What the task requires =
The answer must be every line from the entries below that includes "vous".

Material provided =
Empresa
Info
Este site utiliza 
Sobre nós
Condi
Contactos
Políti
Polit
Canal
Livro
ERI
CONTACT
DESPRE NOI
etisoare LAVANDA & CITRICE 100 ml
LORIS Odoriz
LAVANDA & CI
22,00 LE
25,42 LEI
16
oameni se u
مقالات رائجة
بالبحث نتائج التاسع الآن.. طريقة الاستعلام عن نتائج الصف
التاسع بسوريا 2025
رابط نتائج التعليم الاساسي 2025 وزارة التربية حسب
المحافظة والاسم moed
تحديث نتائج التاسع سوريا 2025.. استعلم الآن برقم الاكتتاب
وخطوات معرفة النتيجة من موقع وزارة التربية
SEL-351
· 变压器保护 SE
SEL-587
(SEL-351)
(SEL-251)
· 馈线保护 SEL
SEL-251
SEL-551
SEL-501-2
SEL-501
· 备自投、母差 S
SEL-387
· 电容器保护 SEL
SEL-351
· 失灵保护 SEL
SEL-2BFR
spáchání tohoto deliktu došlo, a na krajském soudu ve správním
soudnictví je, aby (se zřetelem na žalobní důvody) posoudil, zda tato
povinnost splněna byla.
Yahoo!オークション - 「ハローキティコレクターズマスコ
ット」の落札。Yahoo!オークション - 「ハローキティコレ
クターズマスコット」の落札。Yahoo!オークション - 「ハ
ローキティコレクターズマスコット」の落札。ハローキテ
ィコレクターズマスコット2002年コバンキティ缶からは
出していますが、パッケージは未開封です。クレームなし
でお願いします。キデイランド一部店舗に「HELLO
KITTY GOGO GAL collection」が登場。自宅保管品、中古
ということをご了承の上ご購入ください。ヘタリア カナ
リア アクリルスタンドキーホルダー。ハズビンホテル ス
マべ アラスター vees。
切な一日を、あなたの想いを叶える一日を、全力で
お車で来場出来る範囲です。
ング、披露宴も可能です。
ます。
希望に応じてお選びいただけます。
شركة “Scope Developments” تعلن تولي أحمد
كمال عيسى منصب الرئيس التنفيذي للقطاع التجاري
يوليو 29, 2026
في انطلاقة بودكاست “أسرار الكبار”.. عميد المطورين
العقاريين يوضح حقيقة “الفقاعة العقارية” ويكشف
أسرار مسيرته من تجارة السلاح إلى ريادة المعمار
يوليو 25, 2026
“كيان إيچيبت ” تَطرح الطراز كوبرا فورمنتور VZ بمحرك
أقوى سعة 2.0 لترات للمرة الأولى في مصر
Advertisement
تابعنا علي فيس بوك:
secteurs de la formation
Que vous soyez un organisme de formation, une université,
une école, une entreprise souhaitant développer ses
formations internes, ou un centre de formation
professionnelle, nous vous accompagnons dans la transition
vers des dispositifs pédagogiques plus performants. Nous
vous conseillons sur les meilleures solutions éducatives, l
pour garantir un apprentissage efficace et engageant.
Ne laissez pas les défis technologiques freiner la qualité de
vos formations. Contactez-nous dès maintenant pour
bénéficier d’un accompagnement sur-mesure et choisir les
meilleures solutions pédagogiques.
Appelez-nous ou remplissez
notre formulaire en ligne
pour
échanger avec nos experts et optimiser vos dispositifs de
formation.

Exercise output =
Que vous soyez un organisme de formation, une université,
professionnelle, nous vous accompagnons dans la transition
vous conseillons sur les meilleures solutions éducatives, l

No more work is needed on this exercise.